# Maxima & Minima

1. Jan 29, 2005

### footprints

Find the coordinates of a stationary point on the curve $$y= \frac{16x^3 + 4x^2 + 1}{2x^2}$$ And determine the nature of this points.

How I find the coordinates? I know the second part.

2. Jan 29, 2005

### \$id

You have to find the dy/dx of that equation and find points where that is 0

Hint: use the quotient rule to differentiate that

3. Jan 29, 2005

### arildno

You say you know about the second part.
We are therefore, I hope, in agreement that the x-values for stationary points are found by the equation y'(x)=0.
Let us denote a particular solution of this equation by X.
But then, the corresponding y-value for a stationary point on the curve (for which the x-value is X) is simply y(X).

4. Jan 29, 2005

### maverick280857

Assuming that you mean this by a stationary point, set the first derivative equal to zero.

EDIT--Oops...when I was replying to this post I didn't see others' responses. Anyway you have much better ones now. Cheers.

5. Jan 29, 2005

### footprints

How do you get the derivitive? When I let me derivitive equal to 0, I keep getting weird answers :grumpy:

6. Jan 29, 2005

### dextercioby

What do you mean by "weird"??Should they be "lovely"???

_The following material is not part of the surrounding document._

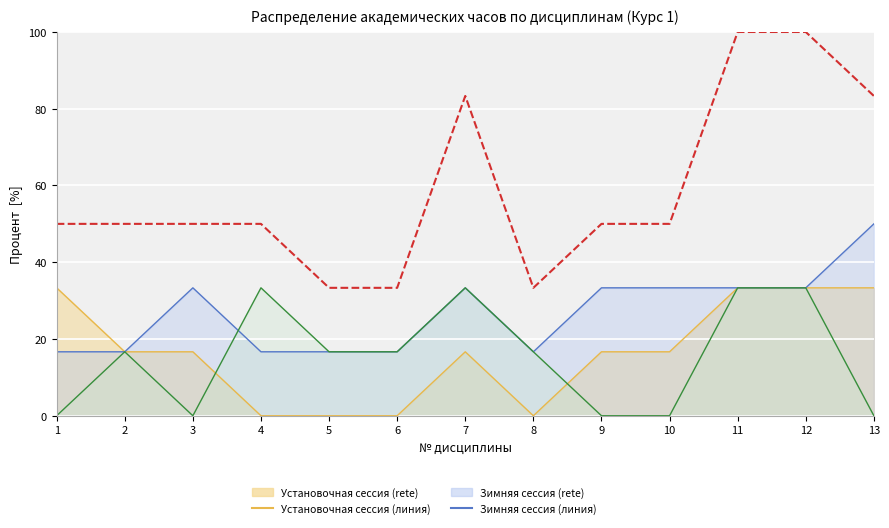

Reading right to left, extract all data points from this chart.

Установочная сессия (часов) (линия): 33.3	33.3	33.3	16.7	16.7	0.0	16.7	0.0	0.0	0.0	16.7	16.7	33.3
Зимняя сессия (часов) (линия): 50.0	33.3	33.3	33.3	33.3	16.7	33.3	16.7	16.7	16.7	33.3	16.7	16.7
Летняя сессия (часов) (линия): 0.0	33.3	33.3	0.0	0.0	16.7	33.3	16.7	16.7	33.3	0.0	16.7	0.0
Итого за курс (часов): 83.3	100.0	100.0	50.0	50.0	33.3	83.3	33.3	33.3	50.0	50.0	50.0	50.0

On the other hand i don't see a really "nice" cubic...
BTW,because "x=0" is not in the domain of the function,u can simplify the quartic on the numerator and end up with a cubic...

Daniel.

7. Jan 29, 2005

### footprints

I did that the first time I did it. I got the derivitive $$8 - 4x^{-3}$$
Is that correct?

8. Jan 29, 2005

### dextercioby

Yes,it's correct.Now solve the equation into reals...

Daniel.

9. Jan 29, 2005

### Nylex

What else would he mean?

10. Jan 29, 2005

### footprints

When $$8 - 4x^{-3} = 0$$, I get 0.7937..... (thats why I said it was weird). I didn't anything wrong did I?

11. Jan 29, 2005

### dextercioby

$$x=\frac{1}{\sqrt[3]{2}}$$
,then it is correct.

Daniel.

12. Jan 29, 2005

### footprints

Yeah, I got that. However my books answer is $$(\frac{1}{2}, 8)$$

13. Jan 29, 2005

### arildno

You have NOT calculated the derivative correctly (despite what others have told you):
$$y'(x)=\frac{2x^{2}(3*16x^{2}+8x)-4x(16x^{3}+4x^{2}+1)}{4x^{4}}=\frac{2x}{4x^{4}}*((3*16x^{3}+8x^{2})-(2*16x^{3}+8x^{2}+2))=\frac{16x^{3}-2}{2x^{3}}=8-\frac{1}{x^{3}}$$
Hence, your root is $$X=\frac{1}{2}$$

14. Jan 29, 2005

### arildno

15. Jan 29, 2005

### dextercioby

U're right,Arildno,my mistake...

The function,IIRC is
$$y(x)=8x+4+\frac{1}{2x^{2}}$$

whose derivative is immediate
$$y'(x)=8-x^{-3}$$

Daniel.

16. Jan 29, 2005

### arildno

footprints:
Take this as a typical example of why I HATE the differentiation rule for fractions!
It is the nastiest one, it is so easy to make a mistake.

Daniel has kindly provided you with a rewriting which gives you the correct answer right away.

17. Jan 29, 2005

### footprints

I don't understand. When differentiating $$y(x)=8x+4+\frac{1}{2x^{2}}$$, won't I get $$8 - 4x^{-3}$$?

$$\frac{dy}{dx}= 1*8x^{1-1}+ (-2)(2x^{-2-1})$$
$$\frac{dy}{dx}= 8 - 4x^{-3}$$
Whats wrong with that?
Maybe you could show me in detail how it is done?

18. Jan 29, 2005

### arildno

This is wrong; it should be:

$$\frac{dy}{dx}= 1*8x^{1-1}+ (-2)(\frac{1}{2}x^{-2-1})$$

19. Jan 29, 2005

### footprints

Oh right!!!! Thanks for the help guys!